BASHMUR, AL-, an area in Egypt in which the Christian inhabitants revolted against Arab rule in the eighth and ninth centuries.

Christianity in the area suffered greatly as a result of the Bashmurites’ final defeat by the Arabs, but it was not quashed completely, as evidenced by the visit of a presbyter from al- Bashmur in Cairo around 1200.

The exact boundaries of al-Bashmur are uncertain because the medieval sources are discrepant. The History of the Patriarchs says that the area was most easily accessible from Tida and Shubra. This statement would place al-Bashmur in the northern Delta, just south of Lake Burullus. Abu Salih the Armenian averred that in a later period at least the inhabitants of al-Bashmur and the inhabitants of al-Bashrud were the same people. The exact location of al-Bashrud is similarly uncertain, but it appears to have been northwest of Sakha.[iii] Ibn Hawqal stated that the lake in Nastaruh was also called Buhayrat al-Bashmur,[iv] suggesting that the region of the Bashmurites was near Nastaruh, that is, north of the cities known today as Disuq and Kafr al-Shaykh. Abu al-Fida, however, placed al-Bashmur between the Dumyat arm of the Nile and Ashmun Tanah.[v]

It is possible that the boundaries of al-Bashmur have not been constant throughout the centuries. Perhaps from the mid-eighth to the mid-ninth century, al-Bashmur encompassed the entire marsh region northeast of Fuwwah extending as far to the east as just north of Dikirnis. Later it may have been limited to the eastern part of this area. The name al-Bashmur survives in this region as the name of a Nile canal that breaks off about 4.5 miles (7 km) east of al- Mansurah by al-Salamun and runs through the area between the Damietta arm of the Nile and Dikirnis before emptying into the al- Sirw canal some 3.5 miles (5.5 km) south of Daqahliah.

[i] The Coptic encyclopedia, volume 2. Editor-in-chief, Aziz Atiya Suryal. The whole Encyclopedia has now been digitalised by Clarement University. You can find the article by Randall Stewart here:

[ii] I have made little presentational changes without touching the content of the article.

[iii] Timm, S. Das christlich-koptische Ägypten in arabischer Zeit, Vol. 1, pp. 354-56. Wiesbaden, 1984; p. 360.

[iv] Maspero, J., and G. Wiet. Matériaux pour servir à la géographie de l’Egypte. Cairo, 1914-1919; p. 36.

[v] Maspero and Wiet, p. 44

4 Comments leave one →
  1. August 27, 2014 12:46 am

    Hi! I was curious to know if you have some idea what the word “Bashmur” means, or what its etymology is. Thank you!

    • Dioscorus Boles permalink*
      August 28, 2014 7:44 pm

      No clear answer to this. I have read before that it meant land of cattle breeders/shephards. Needs good study.
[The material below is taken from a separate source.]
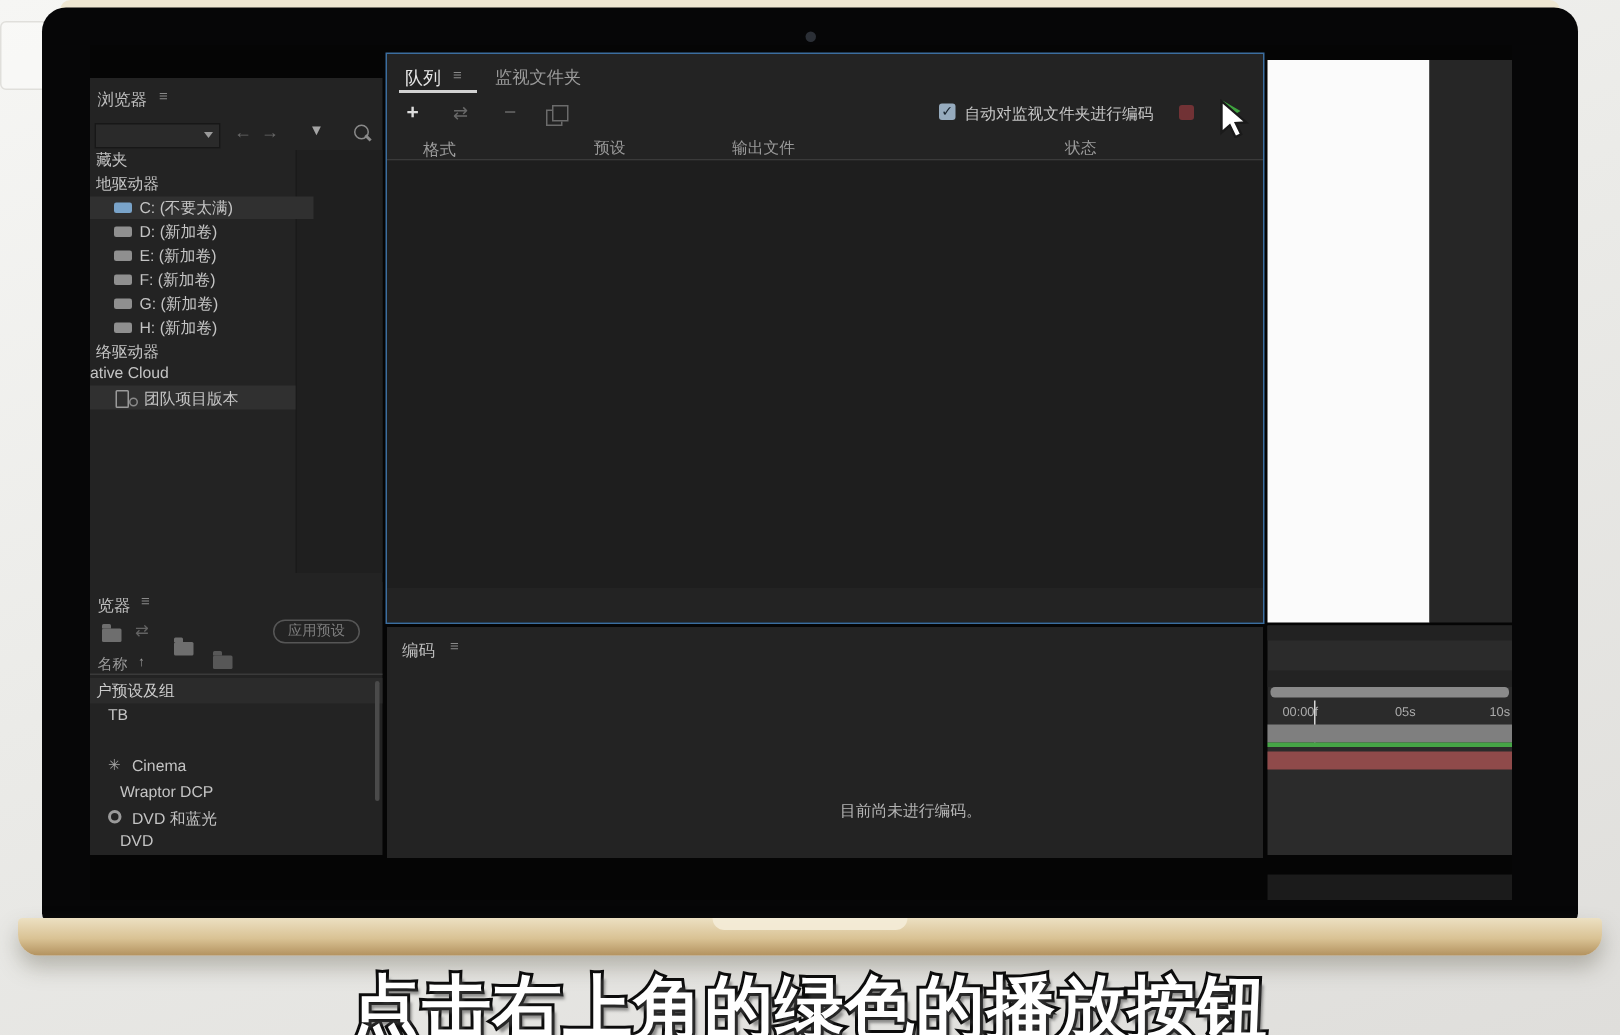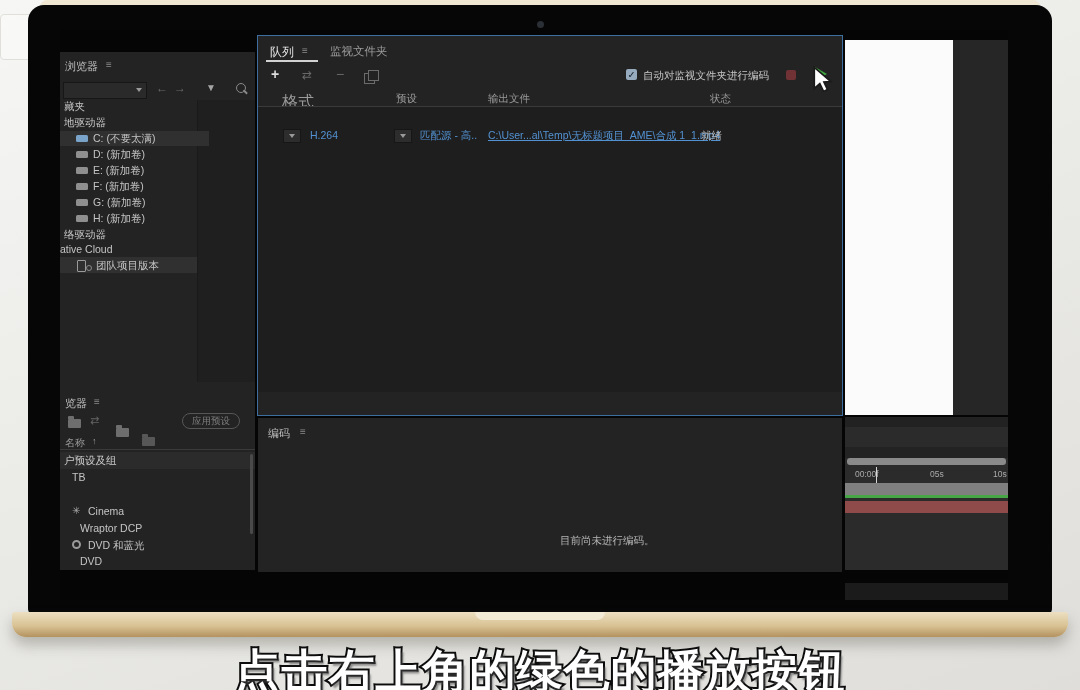"格式" span.abs { font-size: 16px -> 11px }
      • August 28, 2014 7:48 pm

        The reason I ask is because of the recent events in Iraq, the Kurdish “Peshmurgians” (those who face death) reminded me of the Coptic “Bashmurites”. I was curious to see if the words were similar in some way.

      • Dioscorus Boles permalink*
        August 28, 2014 8:01 pm

        Would be interesting if there is connection but I should imagine it’s very unlikely.